Fairfax: The Times They Are A Changin’

Do you have to look away when you walk by the diner
Where the squad car stops for coffee
Don’t you wish that you were any place else but here
And don’t you feel kinda funny when a man-in suit says
“Man, do you know where I can get high?”
Don’t you wish that you were any place else but here
Take a walk down any street that you choose
Yeh and you’ll wind up with the Fairfax Street
Mid morning paranoia blues.
Do you grab a cigarette when a man in an unmarked
Plymouth pulls you over just to say “Hi”.
Don’t you wish that you were any place else but here
And do you fumble in your wallet when you’re looking for your license
And he tells you not to talk with your mouth full
Don’t you wish that you were any place else but here

Harry Nilsson, Fairfax Rag

According to the Los Angeles Times, the characteristic Jewish area of Los Angeles, the Fairfax District, is changing.
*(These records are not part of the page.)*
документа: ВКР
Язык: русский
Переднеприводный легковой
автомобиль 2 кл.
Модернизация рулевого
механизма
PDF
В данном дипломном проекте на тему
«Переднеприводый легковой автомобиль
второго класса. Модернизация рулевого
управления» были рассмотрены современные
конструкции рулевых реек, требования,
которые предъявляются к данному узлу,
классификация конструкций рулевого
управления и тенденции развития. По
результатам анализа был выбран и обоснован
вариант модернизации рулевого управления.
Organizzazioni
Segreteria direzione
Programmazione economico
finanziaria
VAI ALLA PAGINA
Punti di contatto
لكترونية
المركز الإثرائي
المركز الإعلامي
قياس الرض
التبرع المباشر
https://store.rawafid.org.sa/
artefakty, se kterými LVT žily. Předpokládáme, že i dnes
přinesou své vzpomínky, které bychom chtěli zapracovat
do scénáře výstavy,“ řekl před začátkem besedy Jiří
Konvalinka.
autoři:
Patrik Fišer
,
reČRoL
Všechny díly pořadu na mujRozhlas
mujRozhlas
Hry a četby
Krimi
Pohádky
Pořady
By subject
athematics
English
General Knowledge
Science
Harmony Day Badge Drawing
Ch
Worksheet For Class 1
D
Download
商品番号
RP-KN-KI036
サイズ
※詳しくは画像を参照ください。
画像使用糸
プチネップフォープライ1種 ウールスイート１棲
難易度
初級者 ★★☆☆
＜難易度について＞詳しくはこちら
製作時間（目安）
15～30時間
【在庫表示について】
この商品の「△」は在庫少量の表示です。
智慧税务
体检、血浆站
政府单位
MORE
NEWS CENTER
Investors are coming in, turning the area into a clone of Melrose Blvd. As rents rise, local businesses are being forced out. These include:

  • The Jewish record shop where a fledgling neighborhood musician, Herb Alpert, hung out and where a quiet store clerk named Steve Barri sat behind the counter and worked on the million-selling song “Secret Agent Man.” “This is the end of the road. I’m out of here. I’d have to triple my business to pay the rent,” said Simon Rutberg, owner of Hatikvah Music, a Jewish record shop that has been a fixture at 436 N. Fairfax Ave. since 1954. Rutberg started working in the record store in 1964 and bought it in 1989. In the early days the shop stocked a mixture of both popular and Jewish music. Originally called Norty’s Music Center and owned by Norty Beckman, the store attracted the likes of Fairfax High graduate Herb Alpert and employees-turned-songwriters Steve Barri and Jerry Leiber, another Fairfax High alumnus whose co-writing credits included “Love Potion No. 9” and “Stand by Me”. Now, Hatikvah carries only what Rutberg described as the world’s largest selection of Jewish music.
  • The oldest and largest Judaica store in the West, a place where you can spend $3 on an Israeli-made knickknack or $30,000 on a hand-printed Torah. “I’m looking at close to a triple rent increase. I have until Feb. 14 to be out,” said Herr, whose bookstore at 449 N. Fairfax Ave. is jammed with about 40,000 volumes. “I don’t know where I can go. Maybe I’ll rent a warehouse and sell books on the Internet.”

Some are going to try to hang on. David Noubaharestan, who with his father runs Solomon’s, a Jewish gift shop and bookstore that has operated at 445 N. Fairfax Ave. since 1948, hopes to stay. Solomon’s plans to pack up the thousands of items crammed into their 3,500-square-foot shop and move to a smaller storefront down the block.

The article notes how this is a reflection of the changing Jewish face of Los Angeles. Fairfax became known as a center of Jewish life in the 1940s, when Jewish families relocated to the area from an enclave in the Boyle Heights area east of downtown Los Angeles. Its best-known business, Canter’s Deli, moved to Fairfax Avenue from Brooklyn Avenue (now East Cesar Chavez Avenue) in 1948. It began changing in the 1980s, when when Orthodox Jewish neighborhoods began taking root farther south, north, and east. Even Canter’s, which now includes a small stage in its Kibitz Room, is jammed with hipsters during late-night hours.

I grew up with many friends in the Fairfax area. Some of the stores there are the only place to find certain pieces of Judaica. I don’t think the stores in North Hollywood compare. Sigh. More Los Angeles history being lost.